§ Work order
In the budget article below, what yearly income do families need to stay within to be the biggest winners from the reforms?

§ Document extract
If the PM turned around the government’s fortunes with this year’s budget, some believe he may use the fresh momentum to send the nation back to the election box.

A government minister told News Corp on Saturday that an early election was “not beyond the realms of possibility” while another government insider said Mr Abbott believed a four-point deficit to Labor in the polls would translate to election victory.

However, Mr Abbott denied the reports, saying he was intent on seeing out his full term.

“It is my firm intention to deliver on the mandate that the public gave us and when the public elected us, they expected us to govern for three years and that is absolutely what we intend to do,” he said.

Kitchen table politics

The families package and a small business and jobs package are central to this year’s budget.

Families earning up to $165,000 a year will be the biggest winners from the reforms, according to reports on Sunday.

Childcare

The ABCs of impressing that all-important group of voters – working families.

“What you’ll see from this government is more affordable and more accessible childcare,” Mr Abbott said in Sydney, while refusing to pre-empt a more detailed announcement expected in the coming week.

“We’ll have some very good announcements to make in the budget which I think the Australian people will welcome.”

It’s expected the new system will pay a single means-tested subsidy directly to childcare centres, with the rate tapering down in line with family incomes.

Labor’s social services spokeswoman Jenny Macklin reminded the government of the vast range of people’s working situations.

“We want to make sure that the parents who’ve got a very part-time or casual job, parents who are looking for work, are able to get access to high quality child care,” she said.

The government has said family benefits cuts held up in the Senate are needed to pay for childcare subsidies.

Ms Macklin reiterated Labor’s opposition to changes which would lead to single-income families losing up to $6000 a year when their youngest child turned six.

To the polling booth?

Although Mr Abbott says he wants to go the full three-year parliamentary term there is speculation he will use the budget as a platform to call an election this year rather than wait until 2016.

Shadow Treasurer Chris Bowen says Labor is ready for anything.

“If the Prime Minister is so panicked that he wants to call an election this year and he thinks that’s a sensible strategy, we’re ready,” he told Sky News.

He says a Labor government would take a decade-long focus on fixing the budget, taking the advice of Reserve Bank Governor Glenn Stevens and former Treasury Secretary Martin Parkinson that there shouldn’t be a “head-long rush” to get back to surplus in the next couple of years.

“It wouldn’t be possible or feasible, nor would it be advisable,” he said.

§ Material supplied
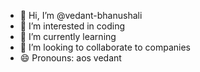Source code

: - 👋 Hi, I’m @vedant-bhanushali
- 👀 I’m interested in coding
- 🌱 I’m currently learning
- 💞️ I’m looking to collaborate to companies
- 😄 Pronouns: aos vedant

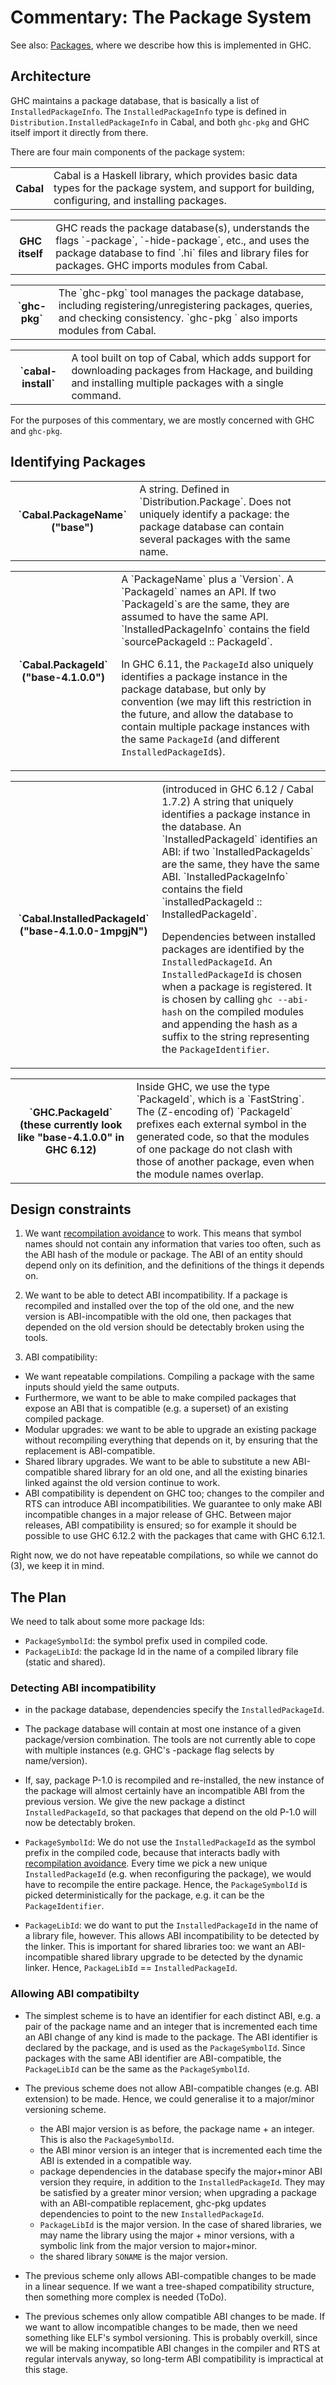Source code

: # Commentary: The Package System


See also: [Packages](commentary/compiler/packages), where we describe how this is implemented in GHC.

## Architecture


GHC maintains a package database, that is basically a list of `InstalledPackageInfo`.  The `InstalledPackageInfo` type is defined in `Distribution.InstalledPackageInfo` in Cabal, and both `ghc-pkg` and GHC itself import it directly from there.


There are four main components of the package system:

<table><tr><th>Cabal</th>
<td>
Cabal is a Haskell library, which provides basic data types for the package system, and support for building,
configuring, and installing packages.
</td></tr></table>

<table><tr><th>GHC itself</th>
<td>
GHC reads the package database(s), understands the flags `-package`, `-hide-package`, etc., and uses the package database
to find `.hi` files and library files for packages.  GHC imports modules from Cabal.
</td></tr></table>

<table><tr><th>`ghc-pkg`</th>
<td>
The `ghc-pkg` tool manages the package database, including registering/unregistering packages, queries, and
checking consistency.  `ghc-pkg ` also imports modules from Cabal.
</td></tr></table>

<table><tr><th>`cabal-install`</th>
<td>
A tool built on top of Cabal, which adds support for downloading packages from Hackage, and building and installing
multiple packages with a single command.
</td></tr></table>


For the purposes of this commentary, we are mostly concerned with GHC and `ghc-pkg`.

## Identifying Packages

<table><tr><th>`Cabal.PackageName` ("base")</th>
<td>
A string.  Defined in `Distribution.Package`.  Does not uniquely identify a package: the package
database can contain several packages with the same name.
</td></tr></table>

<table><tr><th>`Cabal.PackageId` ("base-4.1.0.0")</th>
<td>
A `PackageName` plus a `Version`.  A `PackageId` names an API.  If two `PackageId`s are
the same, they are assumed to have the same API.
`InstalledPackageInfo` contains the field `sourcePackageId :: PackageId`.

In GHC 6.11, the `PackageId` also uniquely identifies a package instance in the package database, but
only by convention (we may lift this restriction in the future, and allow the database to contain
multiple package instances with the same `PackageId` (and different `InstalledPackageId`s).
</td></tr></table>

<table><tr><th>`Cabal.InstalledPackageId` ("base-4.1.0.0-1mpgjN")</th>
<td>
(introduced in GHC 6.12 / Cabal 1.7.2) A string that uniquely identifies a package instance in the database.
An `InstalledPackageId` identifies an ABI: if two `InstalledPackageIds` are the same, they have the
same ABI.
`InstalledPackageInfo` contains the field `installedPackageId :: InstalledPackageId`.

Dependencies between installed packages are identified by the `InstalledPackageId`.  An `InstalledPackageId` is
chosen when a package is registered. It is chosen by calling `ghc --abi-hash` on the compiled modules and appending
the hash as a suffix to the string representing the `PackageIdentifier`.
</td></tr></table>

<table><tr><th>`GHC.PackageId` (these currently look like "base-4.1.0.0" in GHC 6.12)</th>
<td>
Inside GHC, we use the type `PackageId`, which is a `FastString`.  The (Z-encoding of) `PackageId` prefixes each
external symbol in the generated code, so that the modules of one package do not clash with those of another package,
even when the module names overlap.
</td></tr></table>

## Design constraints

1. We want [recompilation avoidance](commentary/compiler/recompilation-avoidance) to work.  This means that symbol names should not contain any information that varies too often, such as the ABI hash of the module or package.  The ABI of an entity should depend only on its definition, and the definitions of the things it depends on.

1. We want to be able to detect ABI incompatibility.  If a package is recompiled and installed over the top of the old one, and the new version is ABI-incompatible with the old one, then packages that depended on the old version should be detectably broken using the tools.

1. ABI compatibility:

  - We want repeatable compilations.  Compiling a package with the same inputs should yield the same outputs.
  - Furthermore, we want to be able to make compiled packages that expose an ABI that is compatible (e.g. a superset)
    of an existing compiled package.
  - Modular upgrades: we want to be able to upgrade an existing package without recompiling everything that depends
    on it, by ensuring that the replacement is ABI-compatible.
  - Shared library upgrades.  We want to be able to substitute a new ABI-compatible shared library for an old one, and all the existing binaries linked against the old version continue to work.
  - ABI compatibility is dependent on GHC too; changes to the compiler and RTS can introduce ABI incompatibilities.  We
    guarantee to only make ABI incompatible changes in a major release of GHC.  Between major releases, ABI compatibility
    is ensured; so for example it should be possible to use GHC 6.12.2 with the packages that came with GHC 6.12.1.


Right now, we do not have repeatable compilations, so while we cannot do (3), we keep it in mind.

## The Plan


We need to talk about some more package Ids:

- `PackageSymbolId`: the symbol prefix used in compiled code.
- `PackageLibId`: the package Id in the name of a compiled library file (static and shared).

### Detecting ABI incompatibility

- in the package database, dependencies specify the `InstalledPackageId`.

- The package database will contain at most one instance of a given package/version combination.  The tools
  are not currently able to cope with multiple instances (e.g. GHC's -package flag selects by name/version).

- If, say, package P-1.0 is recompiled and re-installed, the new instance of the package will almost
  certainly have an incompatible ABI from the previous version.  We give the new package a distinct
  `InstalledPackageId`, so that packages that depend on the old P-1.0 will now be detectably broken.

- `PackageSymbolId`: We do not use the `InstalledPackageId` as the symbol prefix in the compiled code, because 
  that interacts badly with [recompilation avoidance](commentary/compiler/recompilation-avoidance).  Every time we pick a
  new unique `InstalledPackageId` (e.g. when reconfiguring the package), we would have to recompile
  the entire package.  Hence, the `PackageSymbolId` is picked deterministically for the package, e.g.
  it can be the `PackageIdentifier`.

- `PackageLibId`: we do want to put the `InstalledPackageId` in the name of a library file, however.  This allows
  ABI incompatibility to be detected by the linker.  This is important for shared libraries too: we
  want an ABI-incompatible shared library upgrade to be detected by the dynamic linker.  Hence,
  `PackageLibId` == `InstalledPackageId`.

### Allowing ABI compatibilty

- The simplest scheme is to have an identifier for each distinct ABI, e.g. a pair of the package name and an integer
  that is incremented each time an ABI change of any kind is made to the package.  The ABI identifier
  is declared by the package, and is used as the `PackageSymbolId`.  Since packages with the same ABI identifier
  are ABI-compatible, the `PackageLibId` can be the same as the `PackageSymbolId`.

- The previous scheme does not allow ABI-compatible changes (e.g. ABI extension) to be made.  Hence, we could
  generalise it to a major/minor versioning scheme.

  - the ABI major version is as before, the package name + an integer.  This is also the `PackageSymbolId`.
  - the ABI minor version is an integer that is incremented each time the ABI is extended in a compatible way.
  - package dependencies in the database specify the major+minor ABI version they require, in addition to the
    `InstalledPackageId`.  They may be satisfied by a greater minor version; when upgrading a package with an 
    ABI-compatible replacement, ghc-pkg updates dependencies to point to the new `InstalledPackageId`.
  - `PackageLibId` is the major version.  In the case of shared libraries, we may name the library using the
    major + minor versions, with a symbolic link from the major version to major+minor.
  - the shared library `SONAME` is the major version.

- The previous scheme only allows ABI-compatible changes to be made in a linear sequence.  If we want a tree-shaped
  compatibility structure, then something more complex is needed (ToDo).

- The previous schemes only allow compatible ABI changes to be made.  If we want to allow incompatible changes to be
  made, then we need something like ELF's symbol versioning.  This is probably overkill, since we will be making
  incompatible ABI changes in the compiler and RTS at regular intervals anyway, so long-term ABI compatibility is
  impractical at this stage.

§ Task output
Up to $165,000 a year.